When they arrive in the fictional neighboring country of Ishtar, Chuck agrees to give his passport to a mysterious woman who claims her life is in danger. Played by Isabelle Adjani, a fine replacement for Dorothy Lamour, She promises to meet him in Marrakesh. Unfortunately for Chuck,She the Embassy delays his new passport. Lyle forges on to Morocco, hoping to save the gig. Chuck meets a CIA agent and agrees to be a spy for the CIA. In return, the CIA will expedite Chuck to Morocco by show time!
Together again, Chuck and Lyle unwittingly become involved in a plot to overthrow the Emir of Ishtar. The mysterious woman, Shirra Assel, sneaks into Lyle's room to steal his luggage. But she meant to break into Chuck's room and steal his luggage. Why? Does it matter? She hid an ancient map in his luggage, and she needs it to command the loyalties of the left-wing guerrillas who hate the Emir of Ishtar. ( a woman commanding the Islamic guerillas? Please!)
A major problem in making the film in North Africa in 1985 was that the Palestine Liberation Army hijacked the Cruise Liner, Achille Lauro. In doing so, they tossed a close friend of Jack "King " Kirby, Leon Klinghoffer, and his wheelchair off the boat. The Israeli military bombed Palestinian targets. The production was based out of Morrocco. The Moroccan authorities were busy fighting their own war against Polisario Front Guerillas, who were still pissed over the Spanish occupation of Morrocco that ended ten years prior. According to state department interviews, the whole region was the proverbial powderkeg. Locations were swept for land mines, and Dustin Hoffman had a security detail provided by the CIA due to the possibility that the PLO planned to kidnap him and throw him off the back of a boat. (I joke to stop from crying.)
There are two clip-reel-worthy, funny moments in the film. #1 Dustin Hoffman tries to get Warren Beatty to pronounce the word that can be used to describe a part of the anatomy that has recently been the cause of some trouble for a 500-year-old statue. But more commonly, it refers to a stupid person or an idiot. Yiddish is a precise language with plenty of variations on that specificity. (If you are thinking of another word, don't be a putz!)
Warren says, "... what a smuck I was." (for coming to New York) Dustin corrects him, "Schmuck." Warren repeats, "Smuck." Dustin tries, "Say, Shmuh."
"Shmuh."
Dustin, "Now Uck."
"Uck."
"Put them together real fast."

▸ Data extract:
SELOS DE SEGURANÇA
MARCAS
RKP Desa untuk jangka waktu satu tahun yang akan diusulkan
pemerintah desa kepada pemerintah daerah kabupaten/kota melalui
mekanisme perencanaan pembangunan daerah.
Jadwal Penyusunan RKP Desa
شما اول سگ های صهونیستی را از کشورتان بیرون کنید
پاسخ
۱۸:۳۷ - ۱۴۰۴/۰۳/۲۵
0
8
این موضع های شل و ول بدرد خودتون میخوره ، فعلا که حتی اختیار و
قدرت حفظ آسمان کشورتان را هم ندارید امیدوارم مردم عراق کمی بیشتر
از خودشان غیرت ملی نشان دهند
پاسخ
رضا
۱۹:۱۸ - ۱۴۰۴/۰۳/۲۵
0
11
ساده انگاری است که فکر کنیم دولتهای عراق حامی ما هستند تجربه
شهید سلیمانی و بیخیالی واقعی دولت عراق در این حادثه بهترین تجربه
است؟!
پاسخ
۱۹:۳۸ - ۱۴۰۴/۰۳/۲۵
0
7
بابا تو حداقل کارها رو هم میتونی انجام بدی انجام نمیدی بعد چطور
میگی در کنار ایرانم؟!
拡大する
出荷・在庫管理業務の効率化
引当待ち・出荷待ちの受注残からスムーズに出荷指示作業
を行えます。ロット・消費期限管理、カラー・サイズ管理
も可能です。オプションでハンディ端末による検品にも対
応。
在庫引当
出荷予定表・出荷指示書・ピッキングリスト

▸ Brief A:
In the Ishtar review, where does the mysterious woman promise to meet Chuck?
▸ Brief B:
Copy out the part of the Ishtar review that opens with the words containing "When they arrive" and closes with "by show time!", renaming "passport" to "visa" wherever it occurs.

▸ Written response A:
In Marrakesh.

▸ Written response B:
When they arrive in the fictional neighboring country of Ishtar, Chuck agrees to give his visa to a mysterious woman who claims her life is in danger. Played by Isabelle Adjani, a fine replacement for Dorothy Lamour, She promises to meet him in Marrakesh. Unfortunately for Chuck,She the Embassy delays his new visa. Lyle forges on to Morocco, hoping to save the gig. Chuck meets a CIA agent and agrees to be a spy for the CIA. In return, the CIA will expedite Chuck to Morocco by show time!